Brazil Tests Man for Ebola; Ministry Says He's in 'Good' Shape

Brazil Tests Man for Ebola; Ministry Says He's in 'Good' Shape

RIO DE JANEIRO (Reuters) – Brazilian doctors on Friday were testing a man, who had traveled from West Africa, for the Ebola virus, though the health ministry said he was “in good shape,” and that a fever he presented a day earlier had subsided.

If confirmed, it would be the first known case of the disease in Latin America during the latest outbreak, which began in West Africa in March and has killed nearly 4,000 people.

The 47-year-old man arrived in Brazil on Sept. 19 from Guinea, one of three West African nations at the heart of this year’s outbreak, following a layover in Morocco, according to a health ministry statement.

Officials didn’t provide the man’s name or nationality.

He went to an emergency room in the southern state of Parana Thursday afternoon with a fever, the statement said, and was transferred to a healthcare facility in Rio de Janeiro early Friday.

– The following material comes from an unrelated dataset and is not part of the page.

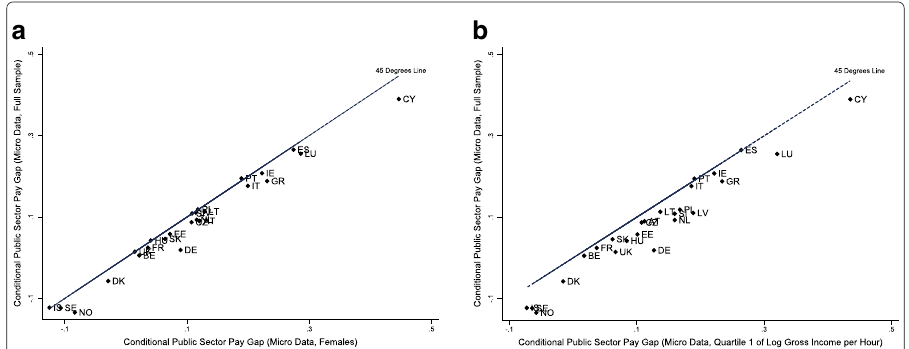
Fig. 5 Public-private pay differentials of women and low-income workers and comparison with overall pay gaps. Notes: Panel a compares the public sector pay gap conditional on observed worker characteristics (EU-SILC, see Eq. (1)) of the full sample and the sample of female workers. Panel b compares the pay gap of the full sample with that of workers at the first quartile of the income distribution. The gap of female workers is computed by estimating Eq. (1) for the sample of female workers. The gap of low-income workers is computed via a quantile regression with the same covariates as in Eq. (1). In almost all the countries, the gaps of women and low-income workers are larger than that of the full sample. Nevertheless, the cross-country differences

By late Thursday, the patient had only a slightly elevated temperature and “there was no bleeding, vomiting or other symptoms,” the health ministry statement said. “He is in good shape and totally isolated.”

It said the patient had been in the country for the maximum incubation period for Ebola of 21 days.

Symptoms of the virus, spread through direct contact with body fluids, include hemorrhagic fever, vomiting and diarrhea.